As the COA opinion pointed out, though, the record was clear that Kathryn had a pretty good track record of taking care of Bailey, even with her physical impairments, so the modification case was an uphill climb.
September 10, 2014 § 6 Comments
Lawyers frequently try to add language to PSA’s and agreed judgments to the effect that some event shall constitute a material change in circumstances warranting modification. In essence, it is an attempt to take that issue away from the judge — to tie her hands.
In the case of Frazier v. Frazier, 136 So.3d 1068 (Miss. App. 2013), the parties had agreed to language in a PSA that, if Paul Frazier lost his job, that would constitute a material change in circumstances justifying modification of his obligation. Judge Fair addressed the issue for the court:
¶ 14. The parties did concur in their pleadings and in the transcripts of hearings, which were made part of the record, that the property settlement provided that Paul’s loss of his job would be a “material change in circumstances” justifying, apparently in their minds, a possible modification in his contempt-enforceable obligations for monthly child support. Generally, for a modification of either ordered or contractual child support to be appropriate, there must have been an “unanticipated” change in circumstances of the paying parent that results in inability to honor his obligations toward his children, particularly those obligations he has voluntarily contracted to pay. See Evans v. Evans, 994 So.2d 765, 770 (¶¶ 16–17) (Miss.2008). However, contracts that anticipatorily mandate the effect of material changes in circumstances have been held unconscionable and void by the courts. See Houck v. Ousterhout, 861 So.2d 1000, 1001–02 (¶ 8) (Miss.2003).

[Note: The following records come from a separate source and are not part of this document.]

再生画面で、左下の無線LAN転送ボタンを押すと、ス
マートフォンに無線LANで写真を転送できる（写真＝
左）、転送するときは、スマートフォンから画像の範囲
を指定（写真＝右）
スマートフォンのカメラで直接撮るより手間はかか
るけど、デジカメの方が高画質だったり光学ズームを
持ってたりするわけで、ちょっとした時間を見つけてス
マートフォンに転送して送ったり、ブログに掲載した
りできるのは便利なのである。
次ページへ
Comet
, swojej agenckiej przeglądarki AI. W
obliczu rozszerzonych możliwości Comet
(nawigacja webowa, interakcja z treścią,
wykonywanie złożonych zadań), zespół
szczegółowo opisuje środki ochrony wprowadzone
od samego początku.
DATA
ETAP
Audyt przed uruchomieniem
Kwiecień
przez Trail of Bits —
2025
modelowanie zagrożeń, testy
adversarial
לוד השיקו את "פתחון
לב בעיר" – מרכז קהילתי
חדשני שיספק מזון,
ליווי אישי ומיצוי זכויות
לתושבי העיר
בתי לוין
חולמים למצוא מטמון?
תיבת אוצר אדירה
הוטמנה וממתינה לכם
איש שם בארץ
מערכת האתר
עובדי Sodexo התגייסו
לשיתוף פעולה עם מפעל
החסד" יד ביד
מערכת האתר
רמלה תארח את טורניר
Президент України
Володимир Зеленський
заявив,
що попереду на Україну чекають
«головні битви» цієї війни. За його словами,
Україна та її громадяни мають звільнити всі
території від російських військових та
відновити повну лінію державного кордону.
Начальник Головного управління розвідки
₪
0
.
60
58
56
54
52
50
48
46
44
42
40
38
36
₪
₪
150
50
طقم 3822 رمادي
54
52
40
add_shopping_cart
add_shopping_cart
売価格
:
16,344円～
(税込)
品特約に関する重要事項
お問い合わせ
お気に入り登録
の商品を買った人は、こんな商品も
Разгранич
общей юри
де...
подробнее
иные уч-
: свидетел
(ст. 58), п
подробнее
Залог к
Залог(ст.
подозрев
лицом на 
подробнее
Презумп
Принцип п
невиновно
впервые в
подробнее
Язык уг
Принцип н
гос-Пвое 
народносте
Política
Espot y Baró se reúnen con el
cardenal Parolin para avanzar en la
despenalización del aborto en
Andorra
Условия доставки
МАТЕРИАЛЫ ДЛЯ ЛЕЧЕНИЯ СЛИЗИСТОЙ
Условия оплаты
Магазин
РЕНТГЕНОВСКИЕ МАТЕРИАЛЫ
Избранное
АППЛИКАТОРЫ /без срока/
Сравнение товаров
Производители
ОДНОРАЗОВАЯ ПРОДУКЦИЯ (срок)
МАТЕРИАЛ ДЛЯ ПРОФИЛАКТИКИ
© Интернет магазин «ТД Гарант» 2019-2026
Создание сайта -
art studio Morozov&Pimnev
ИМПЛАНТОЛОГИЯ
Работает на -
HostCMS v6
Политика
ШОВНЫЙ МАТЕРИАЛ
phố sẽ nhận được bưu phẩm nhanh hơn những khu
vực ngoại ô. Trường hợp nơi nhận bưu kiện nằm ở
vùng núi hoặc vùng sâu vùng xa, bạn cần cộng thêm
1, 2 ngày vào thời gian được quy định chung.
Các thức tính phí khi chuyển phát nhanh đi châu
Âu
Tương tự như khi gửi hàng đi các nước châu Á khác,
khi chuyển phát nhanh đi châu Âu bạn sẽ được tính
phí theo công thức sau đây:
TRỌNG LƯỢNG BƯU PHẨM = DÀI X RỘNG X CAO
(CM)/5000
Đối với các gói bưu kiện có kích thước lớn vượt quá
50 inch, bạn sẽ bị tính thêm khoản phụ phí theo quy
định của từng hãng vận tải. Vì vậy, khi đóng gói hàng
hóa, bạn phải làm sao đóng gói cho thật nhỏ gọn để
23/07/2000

In Frazier, the chancellor did not rely on the agreement, but rather made his own independent finding that Paul’s unemployment was a material change in circumstances. That saved the trial court’s ruling from reversal.
You can include language such as that in Frazier in your agreements if you like, but you have to understand, and should so advise your client, that the language is void; not voidable, but void. meaning that it is unenforceable. The proscription has been held to apply not only to child support, but also to alimony and child custody. You simply can’t pre-decide those issue — it’s for the judge to decide.